# Feeling a little cheated by kindle books.



## szaxe (May 14, 2012)

Hi, sorry if this has been dealt with before.

Just bought an ebook £21 and I can't read a lot of important stuff. I can change the text size but it has important Patent application examples etc that are totally unreadable on the kindle touch.

I  tried using the book on my PC with a 17 inch screen and the images of flowcharts, patent applications are barely legible. 

The book text can be highlighted to possibly take a copy to zoom in another app, but not the images of text.

Any suggestions, 

Regards Szaxe.


----------



## szaxe (May 14, 2012)

OK, I found out how to zoom, but it only zooms a little, not enough to read the stuff.


----------



## Morf (Nov 18, 2010)

Yes, I'm afraid this is always a problem with embedded images in a book. The zoom ability is fairly limited.

If the book publisher does a poor job of converting the book, and simply includes scanned images of pages with pictures then it can be difficult.

Personally, if I'd paid that amount for a book and couldn't read it properly then I'd be asking for a refund and buy the real book instead!


----------



## szaxe (May 14, 2012)

Spent £21 on a David Pressman e book "Patent it yourself", great book but a lot of the Patent specs etc are impossible to read even with a magnifying glass. Tried it using the Kindle reader on my laptop  17" screen and still impossible.

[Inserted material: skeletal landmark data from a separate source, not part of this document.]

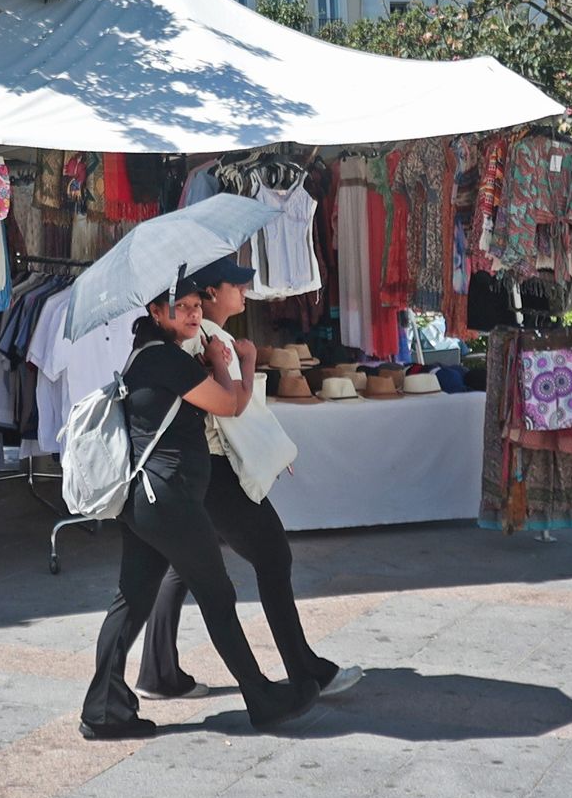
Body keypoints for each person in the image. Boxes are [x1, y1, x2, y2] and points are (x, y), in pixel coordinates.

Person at [80, 272, 321, 740]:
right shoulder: (167, 359)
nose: (193, 314)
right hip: (169, 500)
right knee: (217, 594)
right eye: (181, 307)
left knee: (132, 602)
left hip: (148, 499)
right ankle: (261, 698)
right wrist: (230, 363)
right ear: (156, 312)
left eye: (195, 305)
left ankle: (103, 709)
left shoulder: (147, 354)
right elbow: (229, 404)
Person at [135, 255, 362, 703]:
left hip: (196, 472)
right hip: (215, 470)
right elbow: (232, 410)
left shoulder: (201, 338)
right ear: (211, 293)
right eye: (236, 285)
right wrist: (247, 362)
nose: (244, 292)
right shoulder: (209, 340)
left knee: (182, 567)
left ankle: (157, 672)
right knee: (272, 557)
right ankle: (304, 670)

Now I might be missing something, but I have taken these Patent Specs to as big as possible using full page and the text enlarger etc, on both the kindle and the Laptop, they are completely unreadable.

I would leave David Pressman a bad review, however this is either my stupidity or Amazons fault. They advertise this with a look inside the e book. On their reader where I bought the book it is readable, but not in the Kindle reader Amazon supply for the PC. Its the same PC I viewed their wares. Now I've paid I can't read it all except the examples on their site?

Any suggestions? I feek a bit scammed.

Regards Szaxe.


----------



## AndreSanThomas (Jan 31, 2012)

There's a refund feature.  Use it and make a formatting comment.  They'll contact the author to correct it or reload the file or whatever.


----------



## Betsy the Quilter (Oct 27, 2008)

Szaxe,  i've merged your latest post about your issue with your prior one, thanks for understanding.

Betsy


----------



## szaxe (May 14, 2012)

Thanks for the replies I will consider getting a refund. Shame really as the book is good.

Regards Szaxe.


----------